We may think we know Monet, but according to Curtat, that’s not necessarily so.

“This is an opportunity to go beyond the myth and the easy beauty of his works,”  she adds. “We tend to forget how radical and challenging his painting was at the time. He’s so widely known, but there’s something almost deceptive with that level of notoriety — especially when an artist is so famous that they are overlooked. This is a unique opportunity for people to not only see more facets of his work, but learn more about just how radical his work was for the period.

“Today, we may take for granted these ‘easy’ contemplations, but they were scandalous when they were first unveiled. He went on to open the door to so much — not just in terms of the progression of art history, but also in terms of subjective vision and freedom of expression.”

Different elements — scenes — take visitors on Monet’s journey and the themes that comprised his life’s work. After entering the Garden Gallery, the Prism transports everyone into the exhibit’s biggest feature area. Taking inspiration from Musée de l’Orangerie in Paris — the designated home of Monet’s masterpieces — guests can freely roam the Infinity Room to absorb the artist’s bright and colorful paintings.

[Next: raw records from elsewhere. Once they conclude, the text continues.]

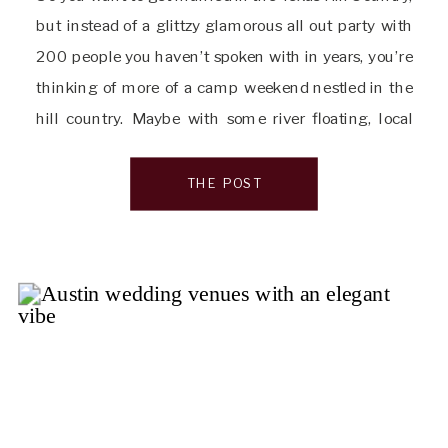
but instead of a glittzy glamorous all out party with
200 people you haven’t spoken with in years, you’re
thinking of more of a camp weekend nestled in the
hill country. Maybe with some river floating, local
hangouts and a low-key weekend away from […]
THE POST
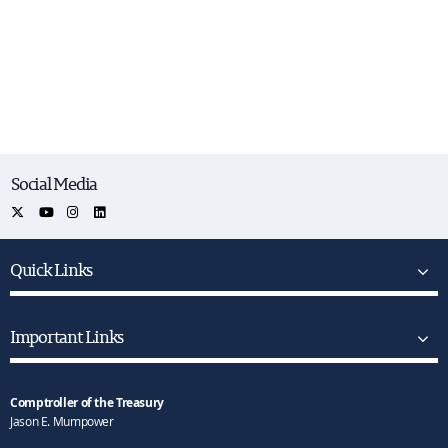
Social Media
Quick Links
Important Links
Comptroller of the Treasury
Jason E. Mumpower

Monet’s stunning imagery encompasses every surface of the room. It is a haven for awakening the senses as the ebb and flow of the artwork is accompanied by the rhythm of Jean-Sébastien Coté’s original symphonic score.

“I’m so excited for people to understand that what we take for granted (now), was incredibly new at the time,” Curtat says.

It’s the 19th century meeting up with the 21st century in another compelling artistic journey.